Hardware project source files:
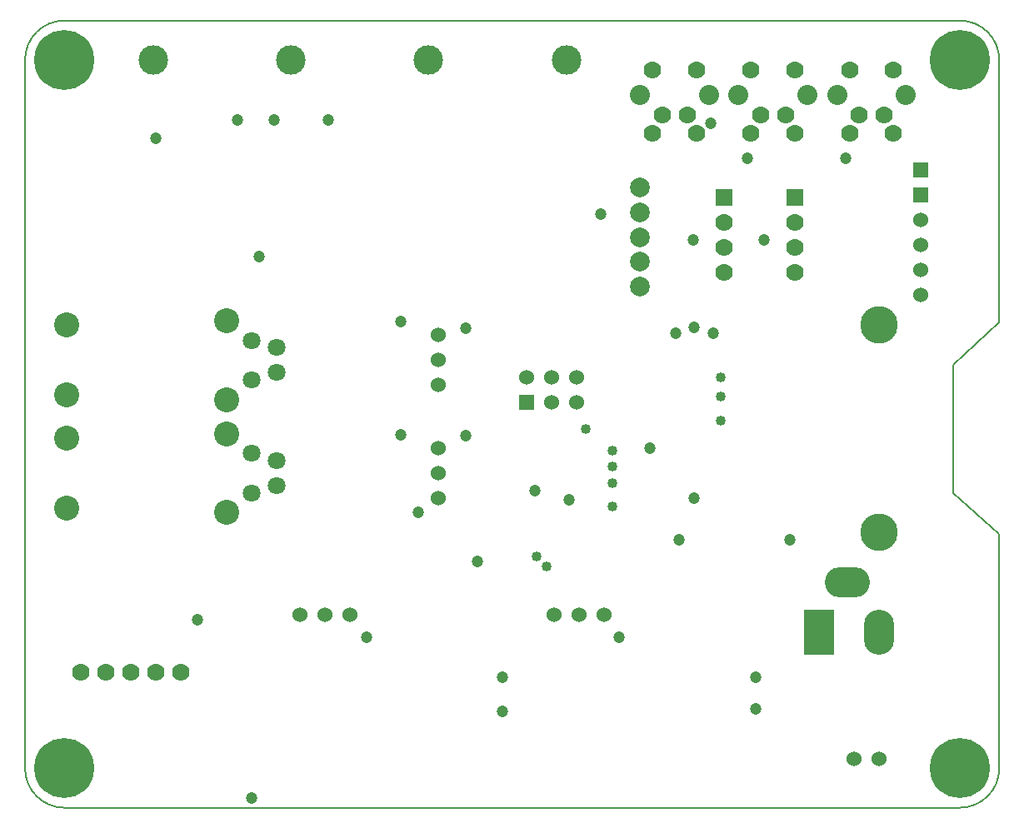
<source format=gbs>
G04 #@! TF.FileFunction,Soldermask,Bot*
%FSLAX46Y46*%
G04 Gerber Fmt 4.6, Leading zero omitted, Abs format (unit mm)*
G04 Created by KiCad (PCBNEW 4.0.0-2.201511301921+6191~38~ubuntu15.10.1-stable) date Mon Dec  7 23:41:22 2015*
%MOMM*%
G01*
G04 APERTURE LIST*
%ADD10C,0.025400*%
%ADD11C,0.127000*%
%ADD12C,1.200000*%
%ADD13C,1.016000*%
%ADD14C,3.810000*%
%ADD15R,1.524000X1.524000*%
%ADD16C,1.524000*%
%ADD17C,1.778000*%
%ADD18R,1.778000X1.778000*%
%ADD19C,2.540000*%
%ADD20C,1.800000*%
%ADD21O,3.048000X4.572000*%
%ADD22R,3.048000X4.572000*%
%ADD23O,4.572000X3.048000*%
%ADD24C,6.096000*%
%ADD25C,2.032000*%
%ADD26C,2.000000*%
%ADD27C,3.000000*%
G04 APERTURE END LIST*
D10*
D11*
X4000000Y0D02*
X95000000Y0D01*
X99000000Y49300000D02*
X94300000Y45000000D01*
X99000000Y76000000D02*
X99000000Y49300000D01*
X94300000Y38500000D02*
X94300000Y45000000D01*
X94300000Y32000000D02*
X94300000Y38500000D01*
X99000000Y27800000D02*
X94300000Y32000000D01*
X99000000Y4000000D02*
X99000000Y27800000D01*
X0Y76000000D02*
X0Y4000000D01*
X95000000Y80000000D02*
X4000000Y80000000D01*
X99000000Y76000000D02*
G75*
G03X95000000Y80000000I-4000000J0D01*
G01*
X95000000Y0D02*
G75*
G03X99000000Y4000000I0J4000000D01*
G01*
X0Y4000000D02*
G75*
G03X4000000Y0I4000000J0D01*
G01*
X4000000Y80000000D02*
G75*
G03X0Y76000000I0J-4000000D01*
G01*
D12*
X23000000Y1000000D03*
X74250000Y10000000D03*
X74250000Y13250000D03*
X60400000Y17300000D03*
X48500000Y13250000D03*
X17500000Y19100000D03*
X44750000Y48750000D03*
X63500000Y36500000D03*
X66500000Y27250000D03*
X77750000Y27250000D03*
X68000000Y48800000D03*
X69900000Y48200000D03*
X66100000Y48200000D03*
X46000000Y25000000D03*
X58500000Y60300000D03*
X75100000Y57700000D03*
X67900000Y57700000D03*
X83400000Y66000000D03*
X73400000Y66000000D03*
X69700000Y69600000D03*
X38200000Y49400000D03*
X38200000Y37900000D03*
X68000000Y31500000D03*
X55300000Y31300000D03*
X40000000Y30000000D03*
X51800000Y32200000D03*
X23800000Y56000000D03*
X30800000Y69900000D03*
X21600000Y69900000D03*
X13300000Y68000000D03*
X25300000Y69900000D03*
D13*
X57000000Y38500000D03*
X70700000Y41800000D03*
X70700000Y43700000D03*
X70700000Y39300000D03*
X52000000Y25500000D03*
X59700000Y34700000D03*
X59700000Y36300000D03*
X59650000Y30600000D03*
X59700000Y33000000D03*
X53000000Y24500000D03*
D14*
X86750000Y49041000D03*
X86750000Y27959000D03*
D15*
X50960000Y41230000D03*
D16*
X50960000Y43770000D03*
X53500000Y41230000D03*
X53500000Y43770000D03*
X56040000Y41230000D03*
X56040000Y43770000D03*
D15*
X91000000Y64850000D03*
X91000000Y62310000D03*
D16*
X91000000Y59770000D03*
X91000000Y57230000D03*
X91000000Y54690000D03*
X91000000Y52150000D03*
D17*
X78250000Y54440000D03*
X78250000Y56980000D03*
X78250000Y59520000D03*
D18*
X78250000Y62060000D03*
D17*
X71000000Y54440000D03*
X71000000Y56980000D03*
X71000000Y59520000D03*
D18*
X71000000Y62060000D03*
D16*
X42000000Y42960000D03*
X42000000Y45500000D03*
X42000000Y48040000D03*
X84230000Y5000000D03*
X86770000Y5000000D03*
D19*
X4204000Y41944000D03*
X4204000Y49056000D03*
X20460000Y49513200D03*
X20460000Y41486800D03*
D20*
X23000000Y43500000D03*
X23000000Y47500000D03*
X25540000Y44230000D03*
X25540000Y46770000D03*
D21*
X86750000Y17800000D03*
D22*
X80654000Y17800000D03*
D23*
X83575000Y22880000D03*
D16*
X42000000Y31460000D03*
X42000000Y34000000D03*
X42000000Y36540000D03*
D19*
X4204000Y30444000D03*
X4204000Y37556000D03*
X20460000Y38013200D03*
X20460000Y29986800D03*
D20*
X23000000Y32000000D03*
X23000000Y36000000D03*
X25540000Y32730000D03*
X25540000Y35270000D03*
D24*
X4000000Y76000000D03*
X95000000Y76000000D03*
X4000000Y4000000D03*
X95000000Y4000000D03*
D17*
X8210000Y13750000D03*
X15830000Y13750000D03*
X13290000Y13750000D03*
X5670000Y13750000D03*
X10750000Y13750000D03*
X68222500Y75000000D03*
X63777500Y75000000D03*
D25*
X69492500Y72460000D03*
X62507500Y72460000D03*
D17*
X63777500Y68523000D03*
X68222500Y68523000D03*
X64730000Y70428000D03*
X67270000Y70428000D03*
X88222500Y75000000D03*
X83777500Y75000000D03*
D25*
X89492500Y72460000D03*
X82507500Y72460000D03*
D17*
X83777500Y68523000D03*
X88222500Y68523000D03*
X84730000Y70428000D03*
X87270000Y70428000D03*
X78222500Y75000000D03*
X73777500Y75000000D03*
D25*
X79492500Y72460000D03*
X72507500Y72460000D03*
D17*
X73777500Y68523000D03*
X78222500Y68523000D03*
X74730000Y70428000D03*
X77270000Y70428000D03*
D12*
X44800000Y37800000D03*
D26*
X62500000Y53000000D03*
X62500000Y55500000D03*
X62500000Y58000000D03*
X62500000Y63000000D03*
X62500000Y60500000D03*
D27*
X27000000Y76000000D03*
X13000000Y76000000D03*
X41000000Y76000000D03*
X55000000Y76000000D03*
D12*
X34700000Y17300000D03*
X48500000Y9750000D03*
D16*
X53760000Y19600000D03*
X56300000Y19600000D03*
X58840000Y19600000D03*
X27960000Y19600000D03*
X30500000Y19600000D03*
X33040000Y19600000D03*
M02*

</source>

**Assigned task**: Copy task for the entries above: every line with the string "LIST".

**Exercise solution**:
G04 APERTURE LIST*
G04 APERTURE END LIST*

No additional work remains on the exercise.